(RECORDS TO USE begins)
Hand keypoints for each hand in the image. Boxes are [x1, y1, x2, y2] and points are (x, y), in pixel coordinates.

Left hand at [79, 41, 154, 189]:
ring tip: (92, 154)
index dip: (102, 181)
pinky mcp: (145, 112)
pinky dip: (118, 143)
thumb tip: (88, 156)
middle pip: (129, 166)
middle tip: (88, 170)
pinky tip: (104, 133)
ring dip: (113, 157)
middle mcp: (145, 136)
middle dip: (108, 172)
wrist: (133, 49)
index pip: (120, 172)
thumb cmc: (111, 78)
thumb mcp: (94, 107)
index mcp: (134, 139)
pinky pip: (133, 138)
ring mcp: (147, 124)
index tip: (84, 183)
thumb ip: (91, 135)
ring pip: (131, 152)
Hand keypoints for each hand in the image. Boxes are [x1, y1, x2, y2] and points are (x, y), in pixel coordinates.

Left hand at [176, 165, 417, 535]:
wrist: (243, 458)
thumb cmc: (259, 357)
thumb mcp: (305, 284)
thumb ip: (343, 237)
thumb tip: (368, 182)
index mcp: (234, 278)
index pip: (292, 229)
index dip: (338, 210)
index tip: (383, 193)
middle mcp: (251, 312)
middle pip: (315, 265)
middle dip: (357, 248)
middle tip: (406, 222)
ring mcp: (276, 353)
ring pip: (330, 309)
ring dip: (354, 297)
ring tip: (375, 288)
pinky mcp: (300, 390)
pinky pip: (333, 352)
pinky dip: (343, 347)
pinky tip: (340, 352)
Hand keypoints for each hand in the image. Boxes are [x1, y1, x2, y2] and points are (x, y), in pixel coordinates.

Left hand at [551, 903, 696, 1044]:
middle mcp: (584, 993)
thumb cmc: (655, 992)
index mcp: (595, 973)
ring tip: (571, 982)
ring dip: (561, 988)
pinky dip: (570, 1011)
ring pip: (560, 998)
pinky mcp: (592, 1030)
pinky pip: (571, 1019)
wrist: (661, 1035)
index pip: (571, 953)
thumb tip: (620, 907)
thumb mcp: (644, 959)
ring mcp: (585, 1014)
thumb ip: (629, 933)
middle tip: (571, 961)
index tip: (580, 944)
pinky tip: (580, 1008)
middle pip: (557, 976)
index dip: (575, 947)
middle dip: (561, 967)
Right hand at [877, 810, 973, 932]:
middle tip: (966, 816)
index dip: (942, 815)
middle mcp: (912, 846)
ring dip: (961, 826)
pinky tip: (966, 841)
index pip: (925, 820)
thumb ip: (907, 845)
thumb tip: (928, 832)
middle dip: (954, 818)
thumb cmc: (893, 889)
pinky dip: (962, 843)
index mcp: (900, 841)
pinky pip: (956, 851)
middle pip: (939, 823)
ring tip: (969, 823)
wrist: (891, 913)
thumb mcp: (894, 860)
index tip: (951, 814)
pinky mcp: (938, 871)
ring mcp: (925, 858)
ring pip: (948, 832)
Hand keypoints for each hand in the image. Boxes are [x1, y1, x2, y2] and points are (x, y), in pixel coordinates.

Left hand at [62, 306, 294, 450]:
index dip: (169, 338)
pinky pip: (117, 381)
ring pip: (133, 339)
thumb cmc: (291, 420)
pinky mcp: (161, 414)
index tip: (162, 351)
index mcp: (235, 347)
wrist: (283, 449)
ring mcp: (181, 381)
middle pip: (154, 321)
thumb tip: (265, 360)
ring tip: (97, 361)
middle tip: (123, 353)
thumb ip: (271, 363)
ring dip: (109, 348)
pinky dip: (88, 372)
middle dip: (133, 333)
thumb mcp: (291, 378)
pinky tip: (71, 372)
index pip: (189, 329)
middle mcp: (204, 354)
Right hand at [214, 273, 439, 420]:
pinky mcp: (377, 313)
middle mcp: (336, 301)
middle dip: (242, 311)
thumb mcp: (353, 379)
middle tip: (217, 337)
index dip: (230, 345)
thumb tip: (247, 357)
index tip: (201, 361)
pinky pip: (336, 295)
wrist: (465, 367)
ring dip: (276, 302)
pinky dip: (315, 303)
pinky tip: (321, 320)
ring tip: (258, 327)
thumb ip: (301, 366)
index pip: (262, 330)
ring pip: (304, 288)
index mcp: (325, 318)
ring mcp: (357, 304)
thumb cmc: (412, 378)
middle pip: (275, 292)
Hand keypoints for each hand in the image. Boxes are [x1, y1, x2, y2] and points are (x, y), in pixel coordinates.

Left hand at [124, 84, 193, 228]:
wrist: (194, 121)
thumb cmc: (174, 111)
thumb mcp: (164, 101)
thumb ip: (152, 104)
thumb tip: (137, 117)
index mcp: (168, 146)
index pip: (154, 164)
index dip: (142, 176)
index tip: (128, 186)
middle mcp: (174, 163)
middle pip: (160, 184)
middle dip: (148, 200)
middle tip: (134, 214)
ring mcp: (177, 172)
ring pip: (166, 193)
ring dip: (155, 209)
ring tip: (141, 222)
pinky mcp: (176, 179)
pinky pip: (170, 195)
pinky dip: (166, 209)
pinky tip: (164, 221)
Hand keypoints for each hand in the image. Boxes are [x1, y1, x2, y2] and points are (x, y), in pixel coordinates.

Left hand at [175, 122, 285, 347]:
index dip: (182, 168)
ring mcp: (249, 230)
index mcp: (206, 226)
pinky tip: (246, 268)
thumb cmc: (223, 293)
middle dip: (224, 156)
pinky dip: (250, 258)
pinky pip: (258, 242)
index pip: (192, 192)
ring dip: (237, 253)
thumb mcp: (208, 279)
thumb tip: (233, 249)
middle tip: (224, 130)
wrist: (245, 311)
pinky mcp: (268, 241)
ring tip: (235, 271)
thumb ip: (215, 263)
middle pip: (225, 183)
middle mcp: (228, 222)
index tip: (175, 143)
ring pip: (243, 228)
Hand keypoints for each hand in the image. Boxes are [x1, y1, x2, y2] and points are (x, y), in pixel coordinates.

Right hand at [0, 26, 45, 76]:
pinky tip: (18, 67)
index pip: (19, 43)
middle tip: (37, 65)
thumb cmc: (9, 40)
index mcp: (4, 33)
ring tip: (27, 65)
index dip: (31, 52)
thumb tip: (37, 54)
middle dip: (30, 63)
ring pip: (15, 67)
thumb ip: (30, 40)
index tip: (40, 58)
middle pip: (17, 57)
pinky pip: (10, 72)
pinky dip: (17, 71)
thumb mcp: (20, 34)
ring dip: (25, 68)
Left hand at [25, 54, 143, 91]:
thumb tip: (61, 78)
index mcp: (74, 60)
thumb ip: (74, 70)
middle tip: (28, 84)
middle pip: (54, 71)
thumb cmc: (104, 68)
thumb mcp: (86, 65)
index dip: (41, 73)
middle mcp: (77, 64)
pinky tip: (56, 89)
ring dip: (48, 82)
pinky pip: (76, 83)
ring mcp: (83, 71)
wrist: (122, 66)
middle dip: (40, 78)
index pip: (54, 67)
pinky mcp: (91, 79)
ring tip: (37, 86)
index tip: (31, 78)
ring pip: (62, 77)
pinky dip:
(RECORDS TO USE ends)
AIM OF THE TASK.
Would you please return all lines of the data that include the word "Left"?

TASK RESPONSE.
Left hand at [79, 41, 154, 189]:
Left hand at [176, 165, 417, 535]:
Left hand at [551, 903, 696, 1044]:
Left hand at [62, 306, 294, 450]:
Left hand at [124, 84, 193, 228]:
Left hand at [175, 122, 285, 347]:
Left hand at [25, 54, 143, 91]:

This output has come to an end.